His teammates included Ducks 2020 first-rounder Jamie Drysdale, who got to play in the AHL this year at 18 because the OHL wasn’t playing games yet due to COVID-19. He and Zegras represent the Ducks’ highest draft picks since nabbing Hampus Lindholm sixth overall in 2012 and are unquestionably the two pillars of the team’s rebuild, so it’s high praise when a lauded talent like Drysdale gushes over what Zegras can do. 

“He’s a heck of a player and definitely hard to defend,” Drysdale said. “He’s very good at creating time and space for himself. Any time he has the puck, you’re hesitant to go at him, because you know he’ll put it through you or put it right on someone’s back door. His skill speaks for itself, and his playmaking is off the charts. The skill of that guy is next level.”

When Zegras earned a late-February NHL promotion, a month before his 20th birthday, he was tied for the AHL scoring lead. The Ducks had the league’s 30th-ranked power play for the second straight year, so their lineup yearned for a presence like Zegras’. They didn’t hand him a high-stakes role right away, however.
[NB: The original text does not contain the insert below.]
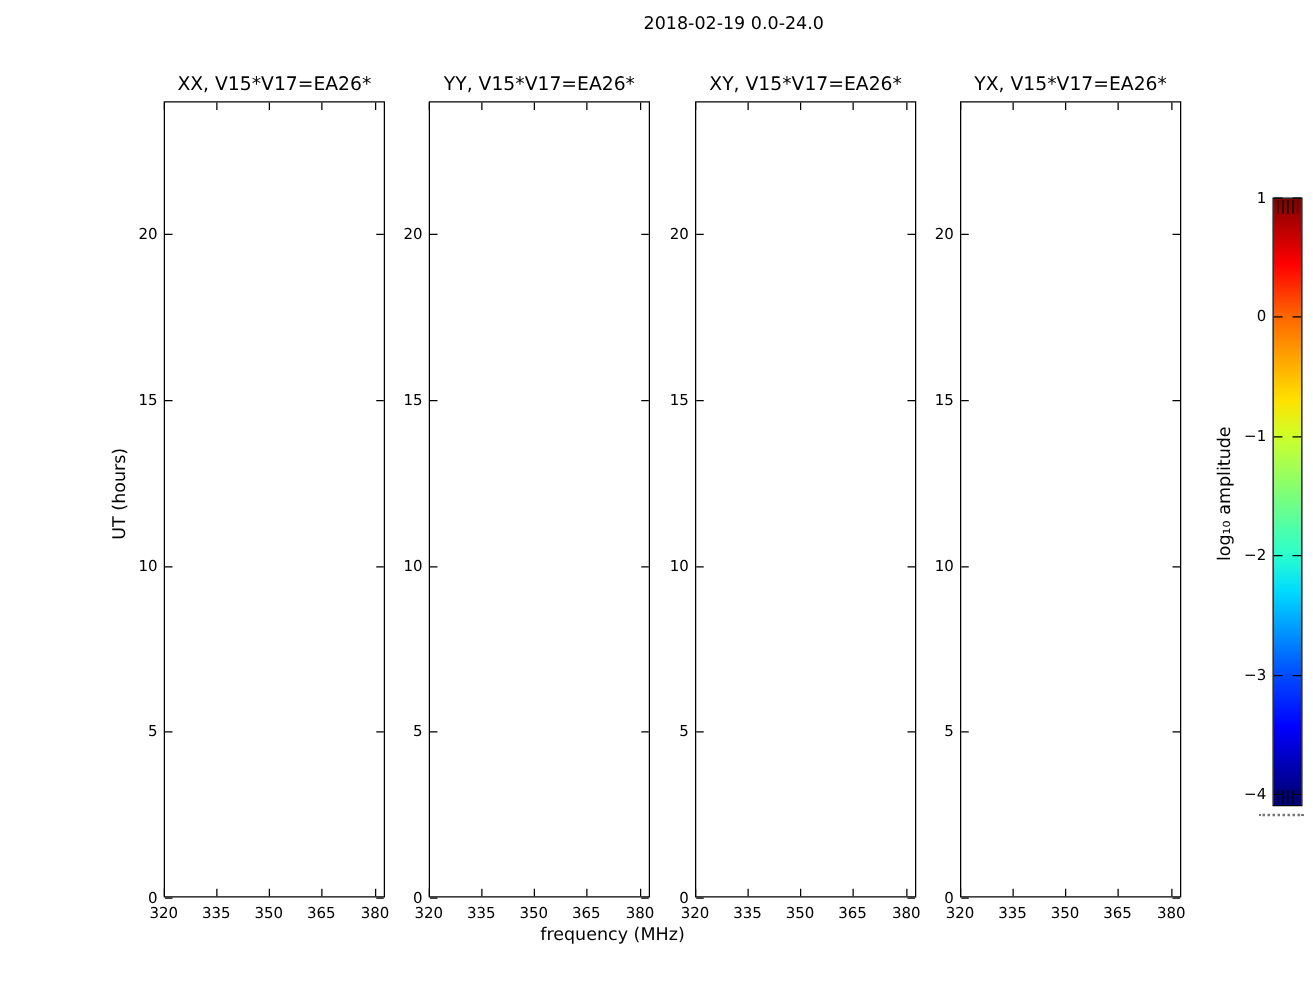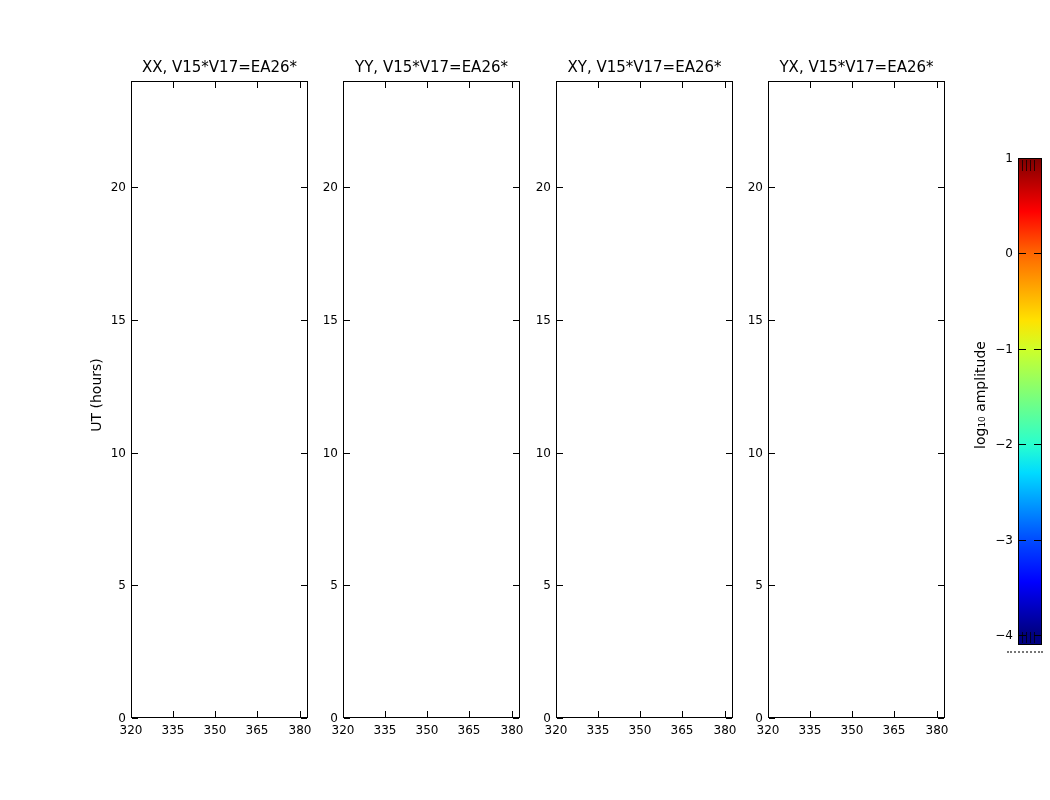"2018-02-19 0.0-24.0" div.suptitle { html: none -> <div>2018-02-19 0.0-24.0</div> }
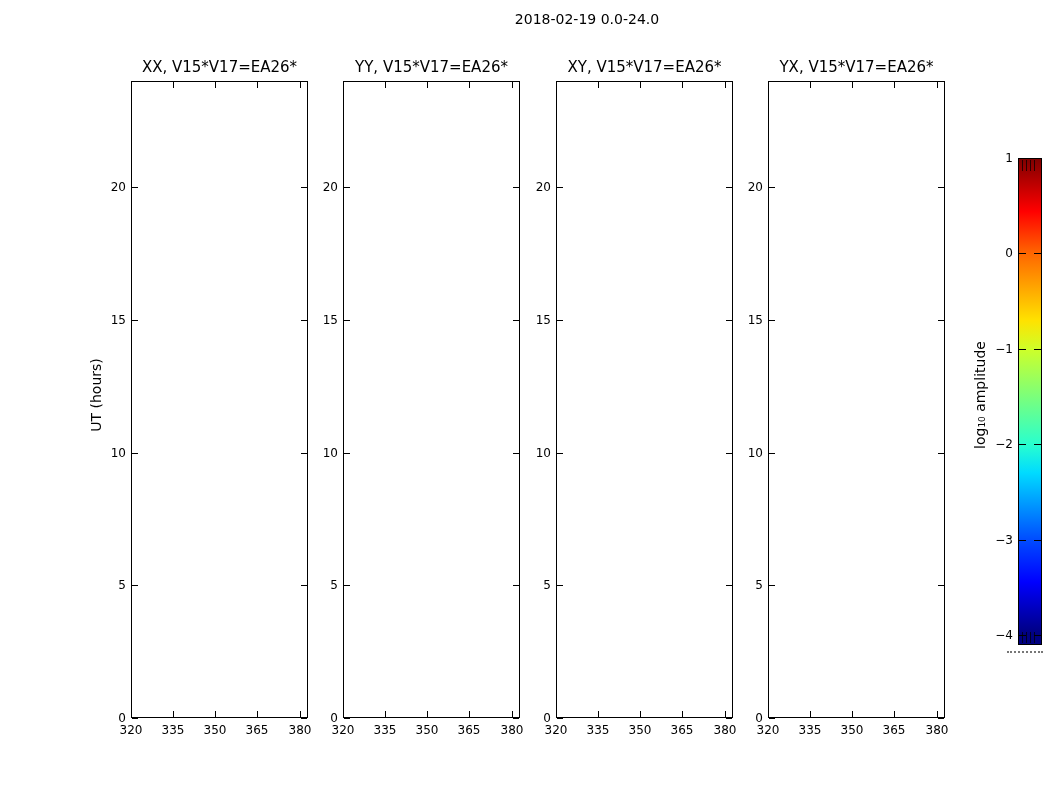"frequency (MHz)" div.xlabel { html: none -> <div>frequency (MHz)</div> }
Coach Dallas Eakins eased him in with middle-six minutes, a shift from his natural position of center to the right wing and a smattering of power-play time. It’s clear Anaheim won’t rush Zegras.

The Ducks are in a transitional phase of their rebuild, waiting to see what captain Getzlaf, 35, does after his contract expires this off-season and trying to understand what they really have in their secondary prospects such as Sam Steel and Max Jones, who are a few seasons into their NHL careers. Zegras figures to be the centerpiece of the forward corps eventually but still has a few edges to smooth out. 

He arguably doesn’t have an NHL body quite yet at six-foot and a lanky 182 pounds, generously boosted from the 174 listed on his AHL profile, and that matters, because his buzzsaw style of play can rile up opponents, and he’ll thus need the muscle to win puck battles. He also badly wants to improve as a goal-scorer. While his playmaking skills stand out, most scouts believe his shot is sneaky good, but it doesn’t yet meet his standards. “I want to score more goals, so does everybody, but it’s something I am working on,” Zegras said. “I think I can be more dangerous with the puck in terms of being a shooting threat, and hopefully I can produce a little bit more in that category.”

It shouldn’t be long before he does. Having watched him since his NHL promotion, Button sees all the same characteristics that made Zegras dominant in the USHL, NCAA and AHL: the confidence and intelligence with the puck, the willingness to set up teammates, the ability to attack defenders while carrying the puck. Will that soon translate to making a significant impact at the NHL level? Button thinks so. “He projects as a No. 1 producing player that will lead, be the top scorer on his team, top 25 scorers in the National Hockey League, that I have no doubt,” Button said.
“Because he’s done it everywhere he’s been.”

Thanks to COVID, the NHL’s realigned format keeps every team playing within its own division. That means the Ducks, confined to the West and buried in last place, don’t get to play the Blackhawks this season. Zegras will have to wait until at least 2021-22 to share the ice with his boyhood hero. By the time he does, Zegras might do so as one of the NHL’s breakout stars, armed with the loudest, most GIF-worthy arsenal of skills any Duck has showcased since Paul Kariya.